- **Goal**
Please retype the lines of these entries exactly, starting at the line containing "family: Polemoniaceae" and ending at the last line of the entries.
◆ ◆ ◆ ◆
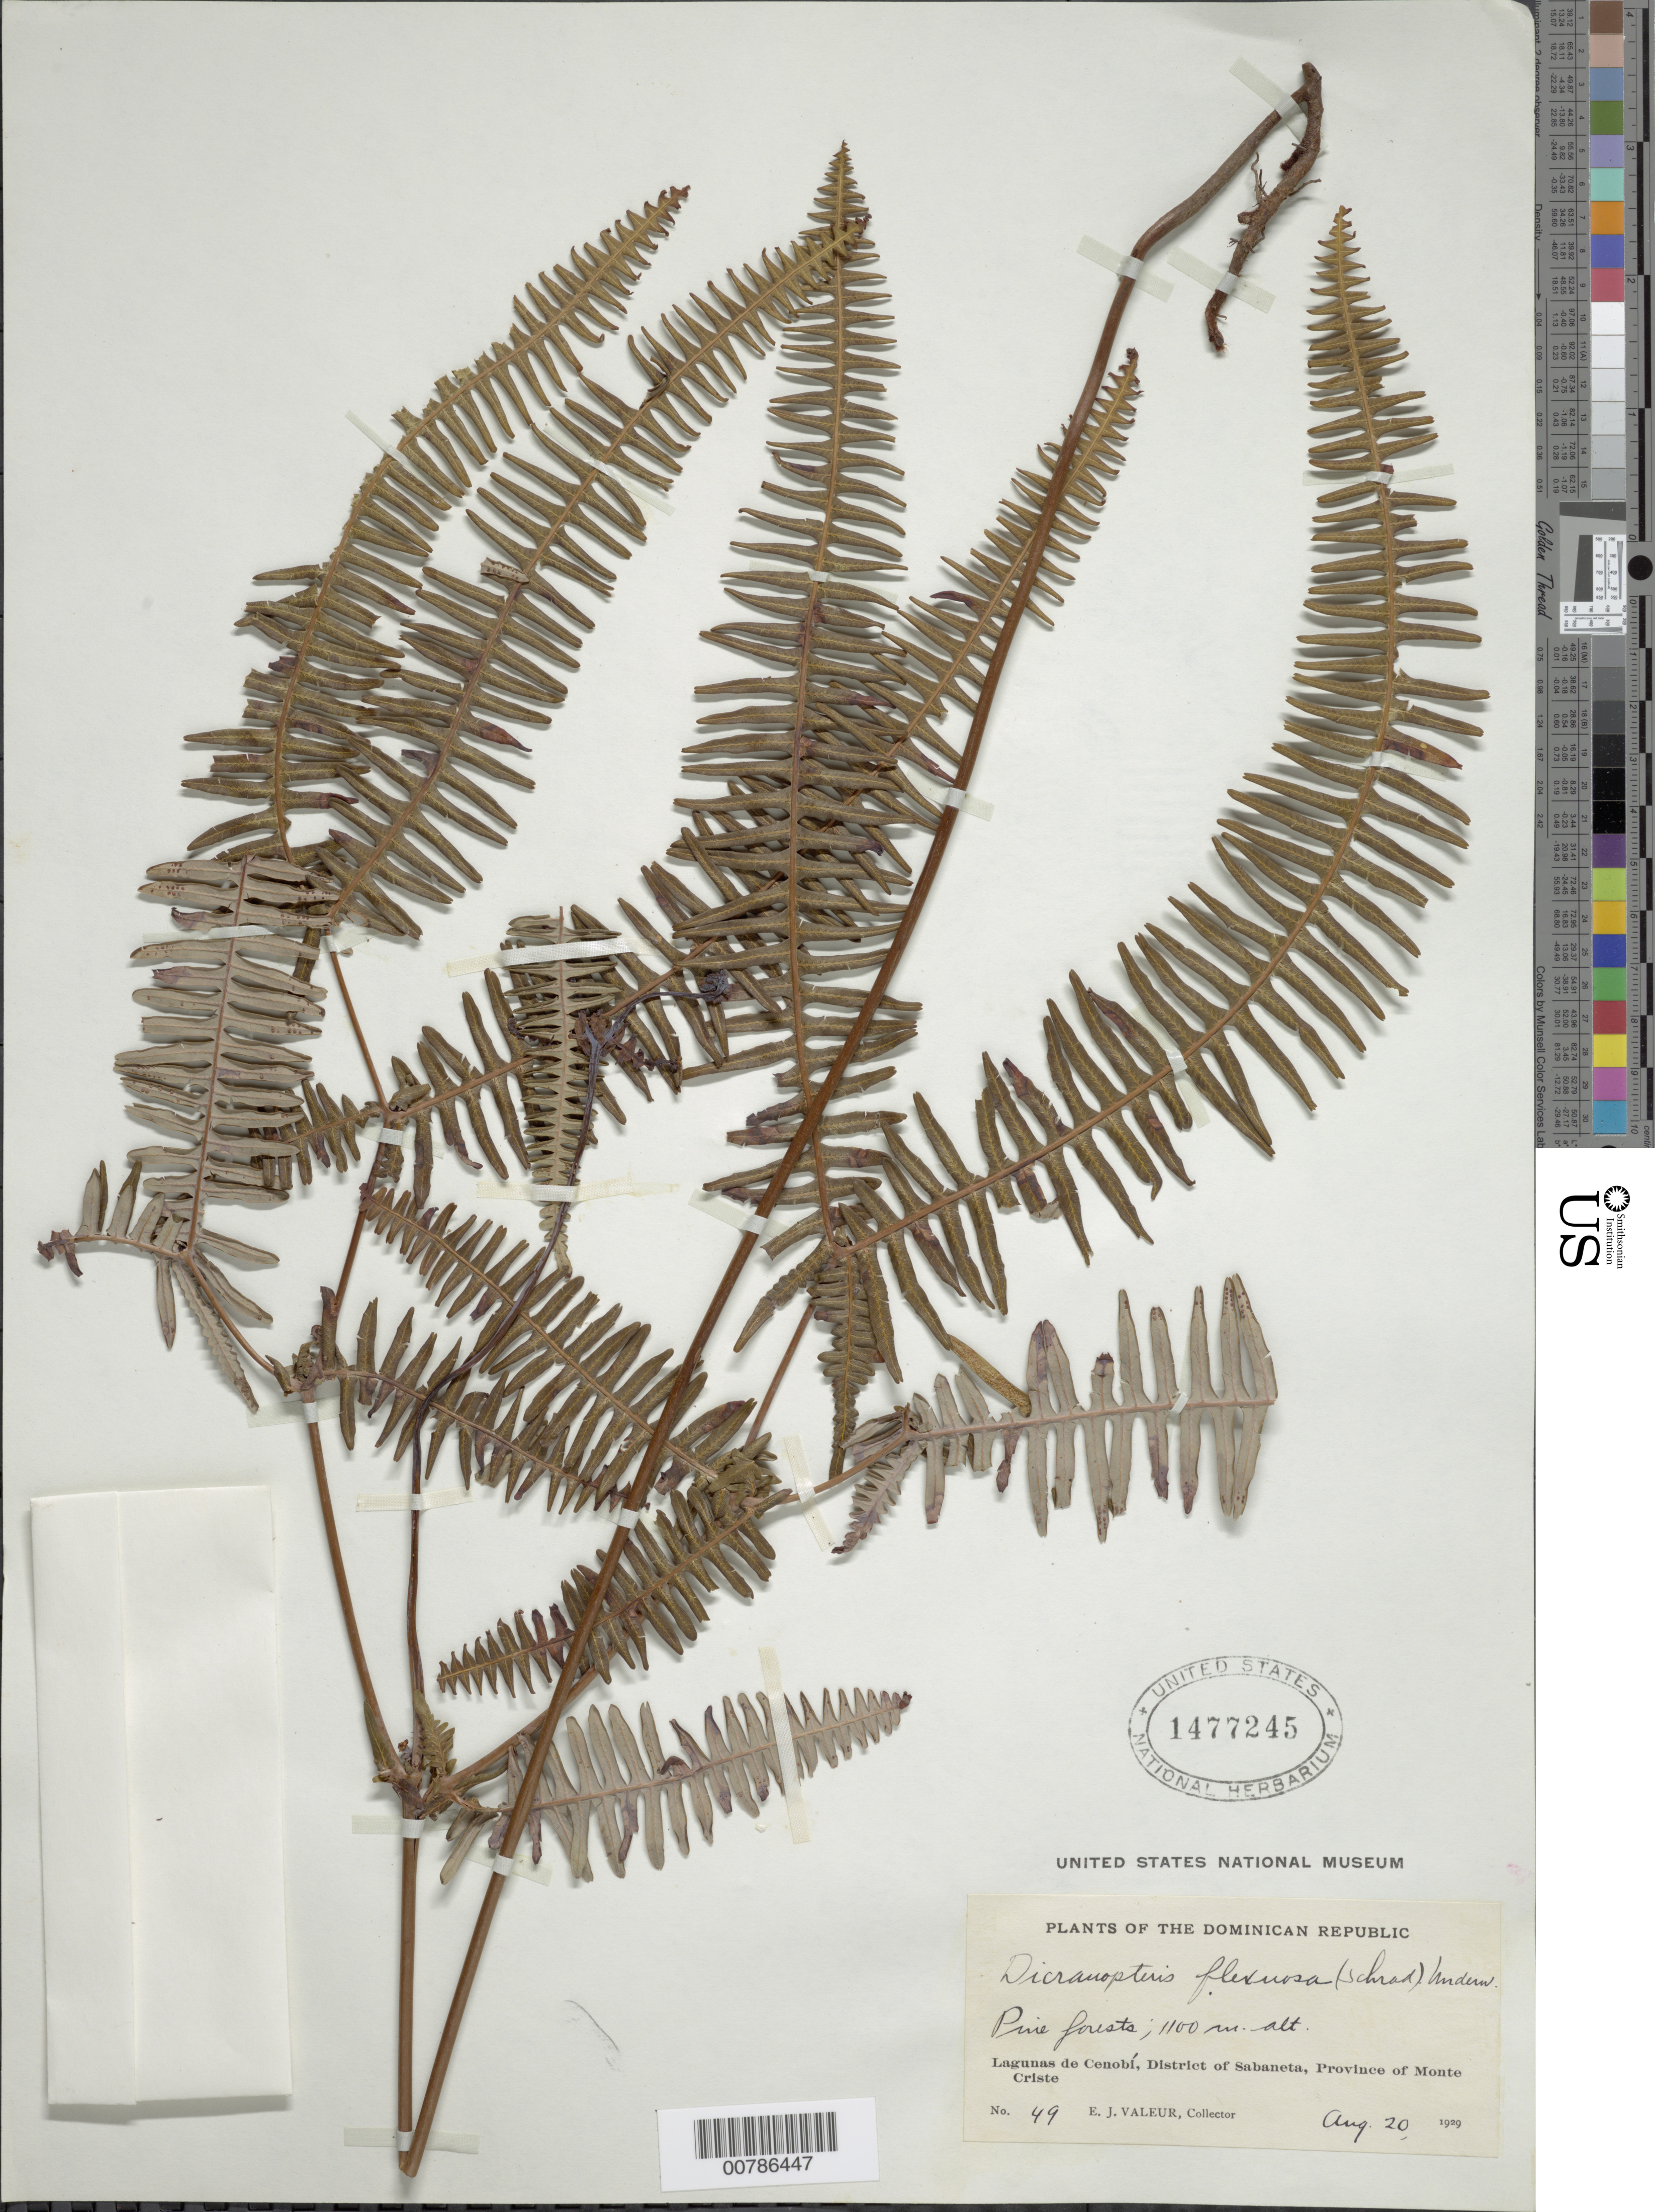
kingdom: Plantae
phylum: Tracheophyta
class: Polypodiopsida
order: Gleicheniales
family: Gleicheniaceae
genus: Dicranopteris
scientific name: Dicranopteris flexuosa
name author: (Schrad.) Underw.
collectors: E. Valeur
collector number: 49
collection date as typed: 20 Aug 1929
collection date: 1929-08-20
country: Dominican Republic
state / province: Monte Cristi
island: Hispaniola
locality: Dist. Sabaneta, Lagunas de Cenobí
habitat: Pine forests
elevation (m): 1100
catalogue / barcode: US 1477245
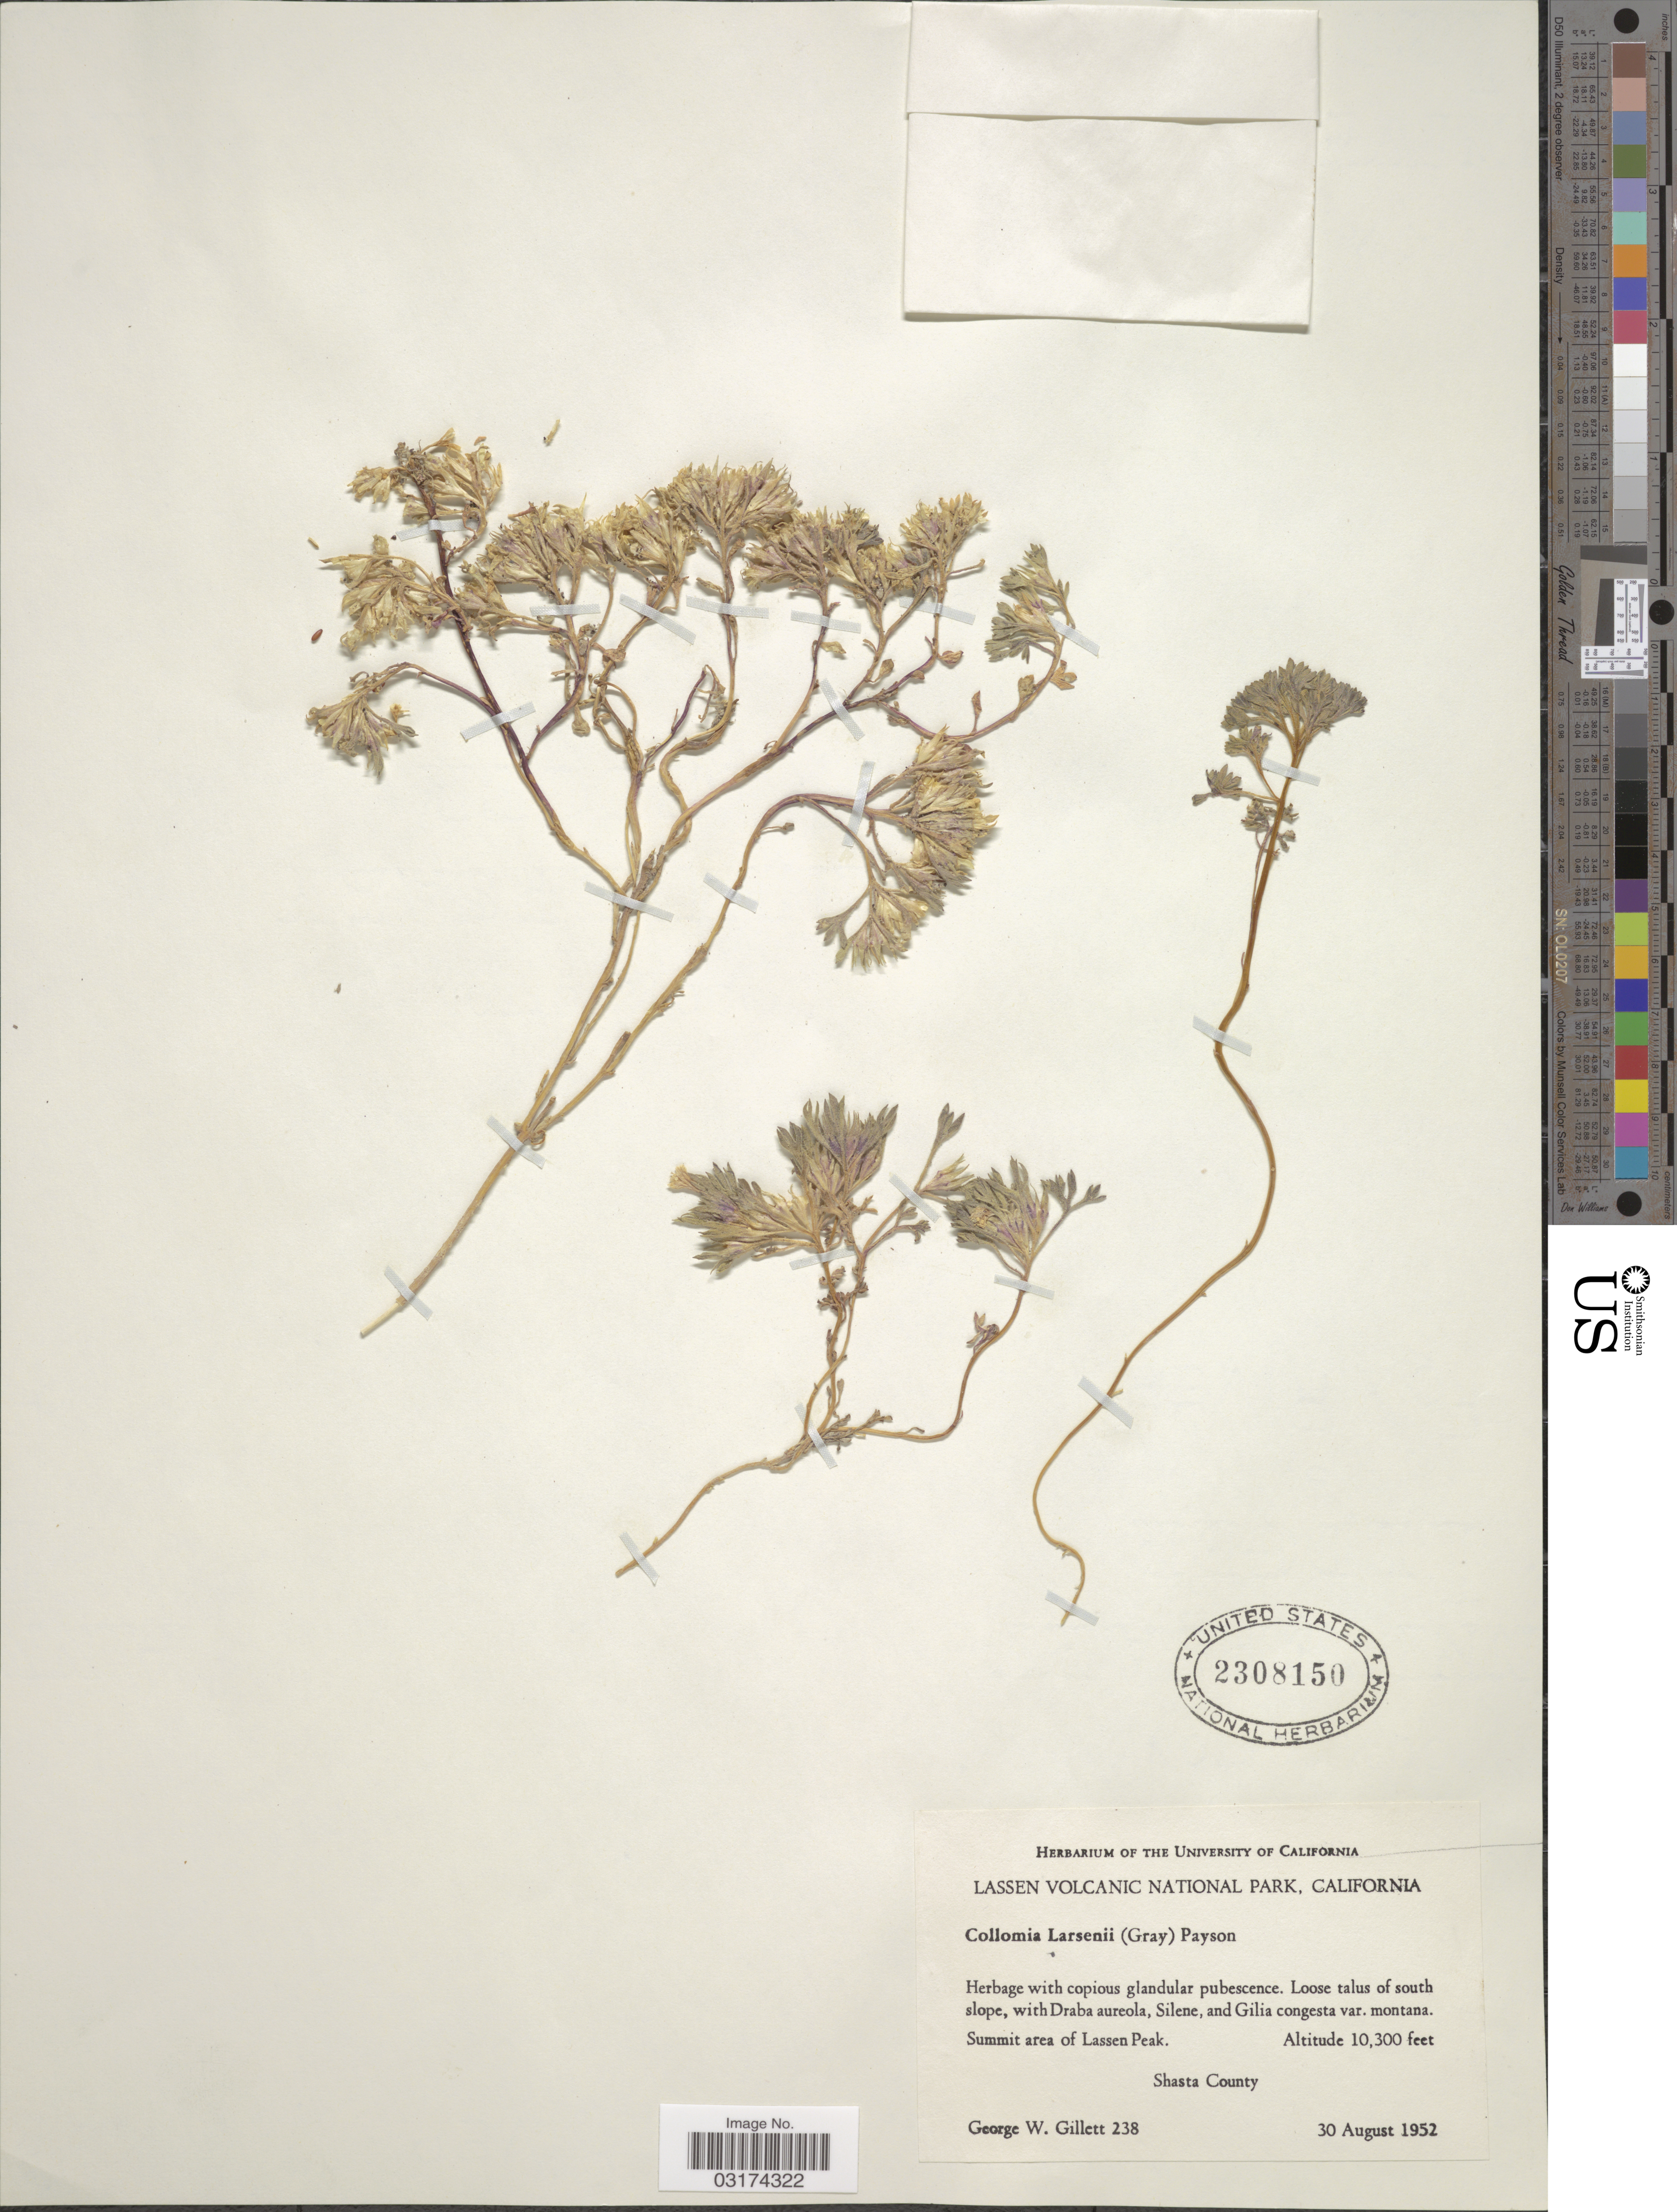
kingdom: Plantae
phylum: Tracheophyta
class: Magnoliopsida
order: Ericales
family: Polemoniaceae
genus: Collomia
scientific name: Collomia larsenii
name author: (A. Gray) Payson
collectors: G. Gillett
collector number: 238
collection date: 1952-08-30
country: United States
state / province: California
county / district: Shasta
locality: Lassen Volcanic National Park. Summit area of Lassen Peak. Shasta County.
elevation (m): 3139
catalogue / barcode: US 2308150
◆ ◆ ◆ ◆
- **The completed task**
family: Polemoniaceae
genus: Collomia
scientific name: Collomia larsenii
name author: (A. Gray) Payson
collectors: G. Gillett
collector number: 238
collection date: 1952-08-30
country: United States
state / province: California
county / district: Shasta
locality: Lassen Volcanic National Park. Summit area of Lassen Peak. Shasta County.
elevation (m): 3139
catalogue / barcode: US 2308150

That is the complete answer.